# 文档节选:
++++++

## 2. Strings and Text

字符串的基本操作，参考 <https://docs.python.org/3/library/string.html?highlight=string#module-string>


主要是几大块：

1. 正则表达式
2. 编解码
3. 格式化输出
4. 格式化输入（html、xml文本）


### 2.1 分割字符串

string 自带 `split`方法。 但是如果想要更灵活，可以用 `re.split`

In [3]:
line = 'asdfjl. sdfj sld; fsdkfj, sdfj, fsdfl'

import re

re.split(r'[;,\.\s]\s*', line)

['asdfjl', 'sdfj', 'sld', 'fsdkfj', 'sdfj', 'fsdfl']

### 2.2 startswith 和 endswith

注意，这两个方法，可以用元组参数，比如 `endswith(('.c', '.h'))`

### 2.3 Matching Strings Using Shell Wildcard Patterns

就是如何使用Unix shell通配符的形式，来匹配文件名字符串？


In [7]:
from fnmatch import fnmatch, fnmatchcase

assert fnmatch('foo.txt', '*.txt')
assert fnmatch('foo.txt', '?oo.txt')
assert fnmatch('Dat45.csv', 'Dat[0-9]*')


assert fnmatchcase('foo.txt', '*.TXT') == False

### 2.4 字符串匹配问题

这是一个非常大的问题。这里有简单的

1. 一般用 str.find('xx')，可以找出子串的起始位置。
2. 复杂一点的用 re.match

In [13]:
import re

# Some sample text
text = 'Today is 11/27/2012. PyCon starts 3/13/2013.'

# (a) Find all matching dates
datepat = re.compile(r'\d+/\d+/\d+')
print(datepat.findall(text))

# (b) Find all matching dates with capture groups
datepat = re.compile(r'(\d+)/(\d+)/(\d+)')
for month, day, year in datepat.findall(text):
    print('{}-{}-{}'.format(year, month, day))

# (c) Iterative search
for m in datepat.finditer(text):
    print(m.groups())

++++++

# 记录信息:
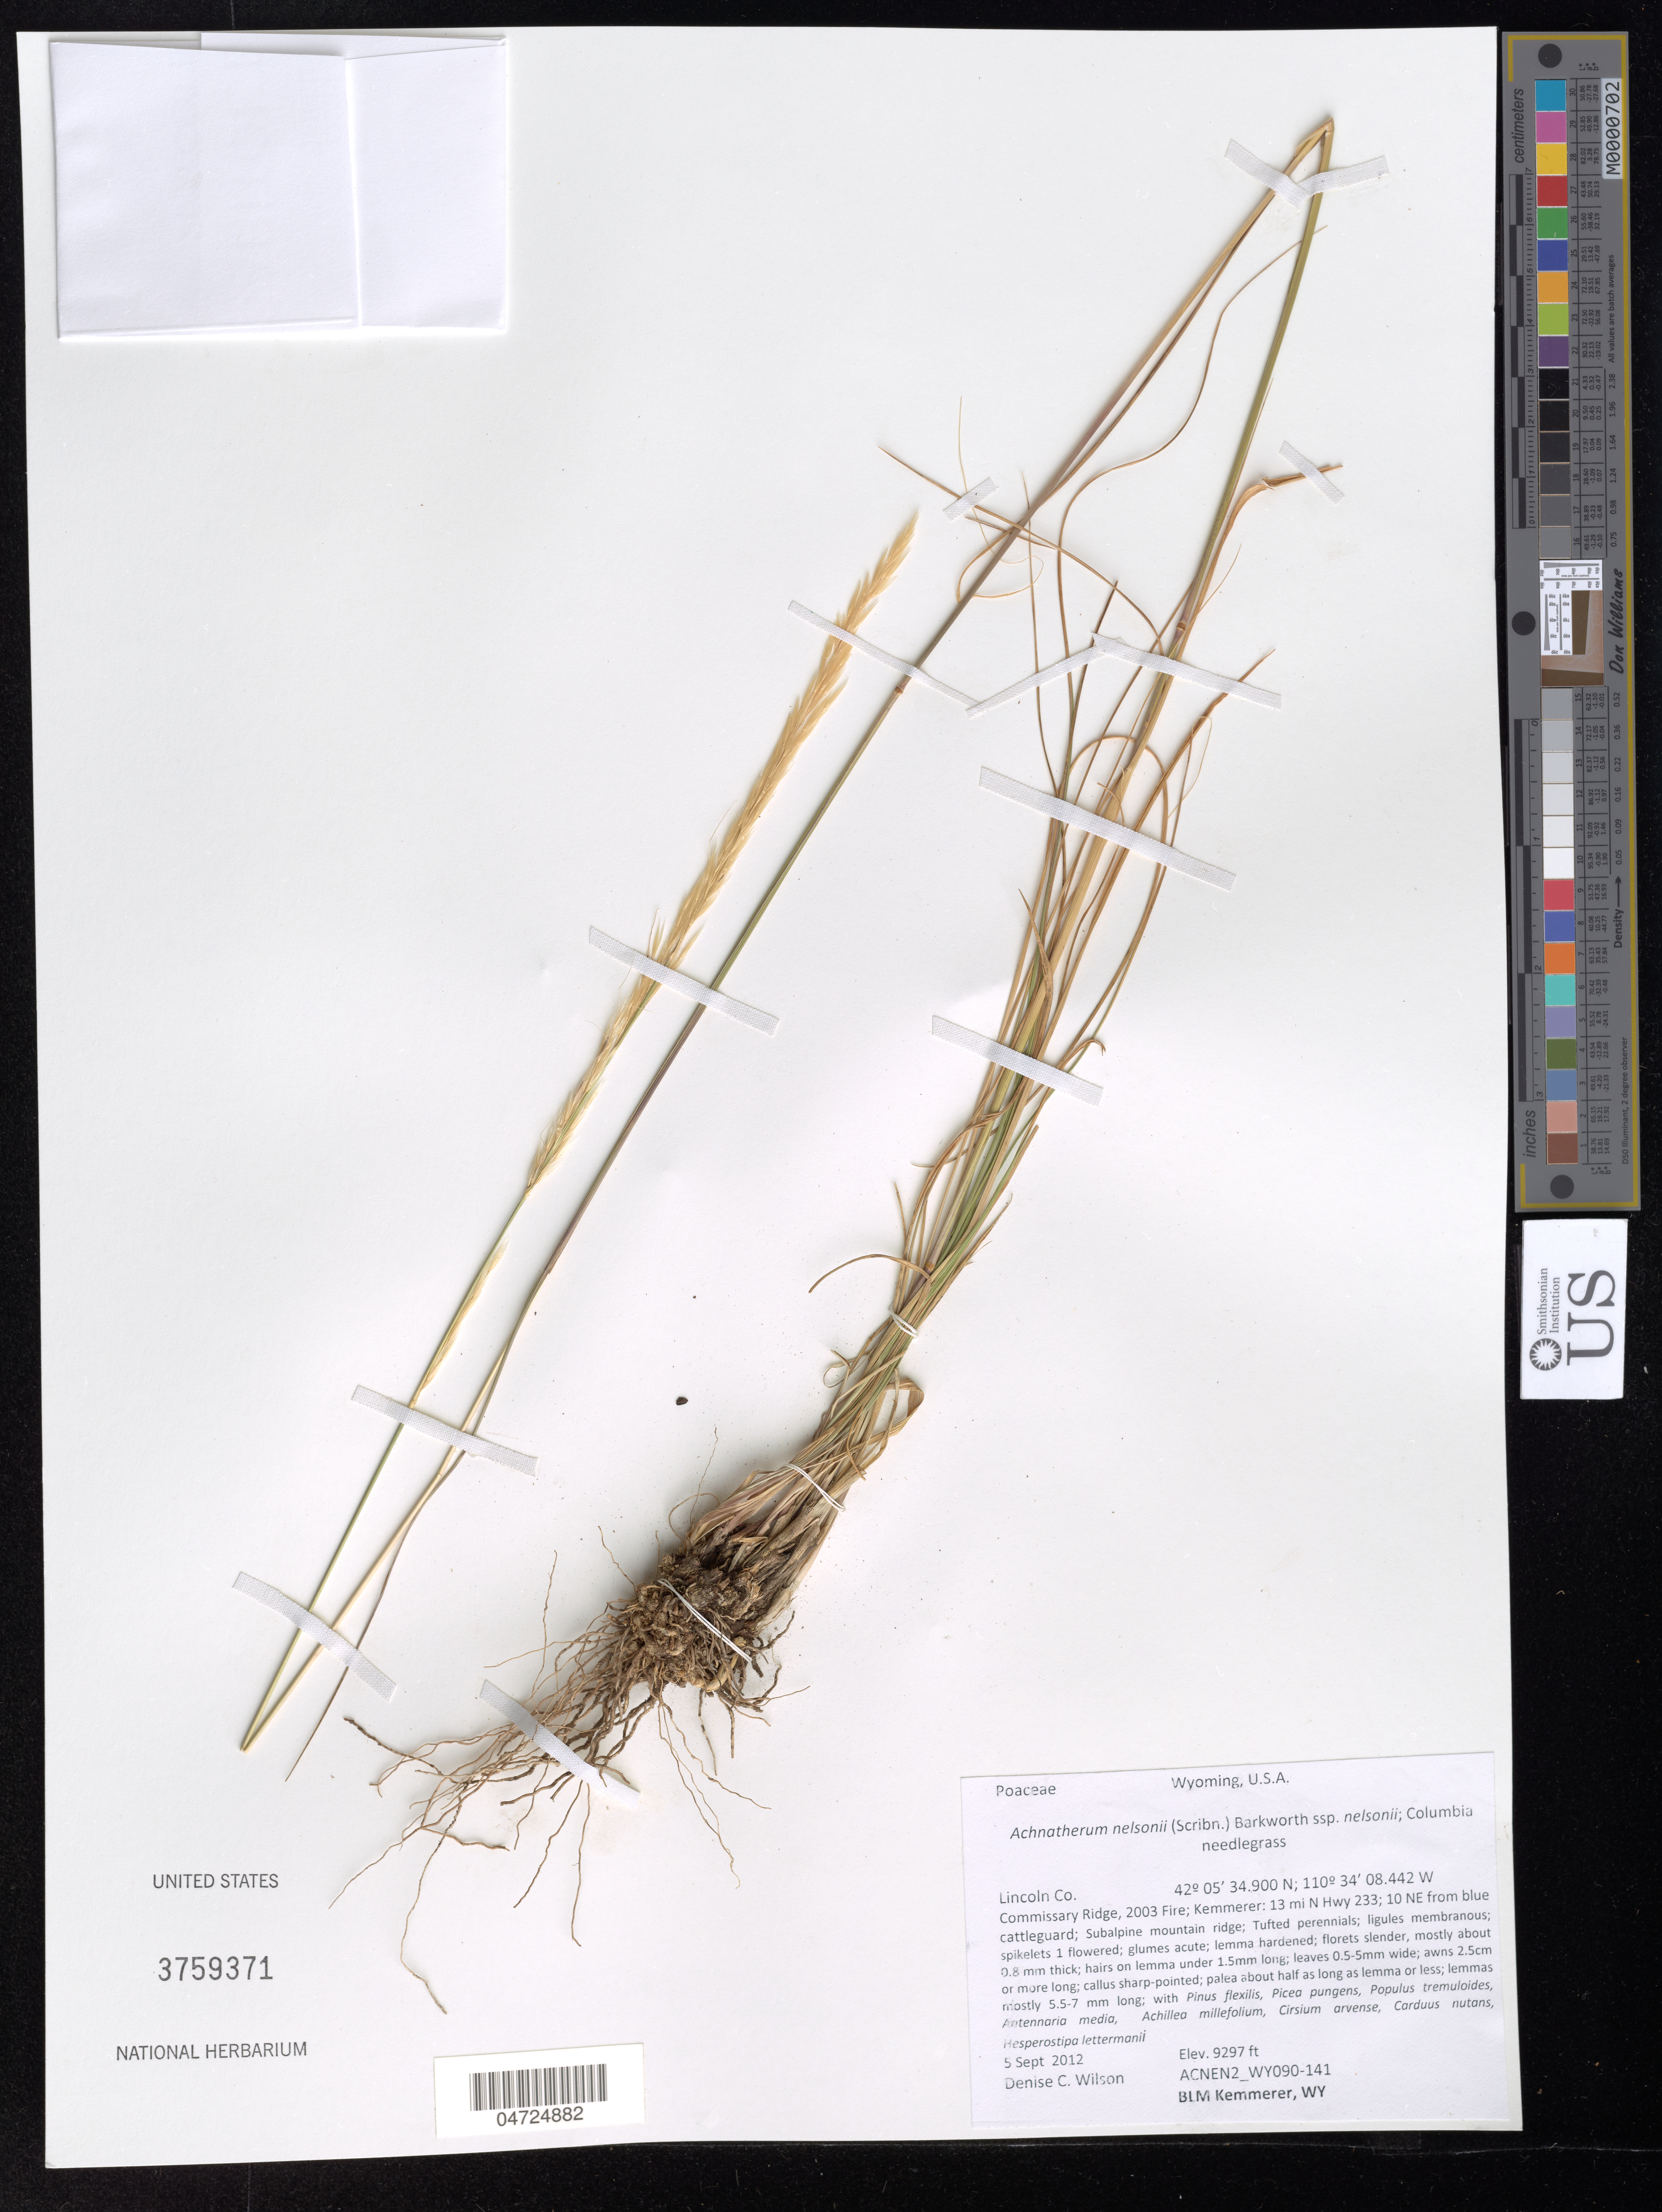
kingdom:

++++++

# 任务列表:
A - 从“### 2.3 Matching”开始，一直到“assert fnmatch('foo.txt', '?oo.txt')”为止，把文档节选中的这一段原样抄写出来。
B - 文档节选开头说字符串的基本操作主要分为几大块，请把这几块全部列出来。

# 练习答案:
A -
### 2.3 Matching Strings Using Shell Wildcard Patterns

就是如何使用Unix shell通配符的形式，来匹配文件名字符串？


In [7]:
from fnmatch import fnmatch, fnmatchcase

assert fnmatch('foo.txt', '*.txt')
assert fnmatch('foo.txt', '?oo.txt')

B -
1. 正则表达式
2. 编解码
3. 格式化输出
4. 格式化输入（html、xml文本）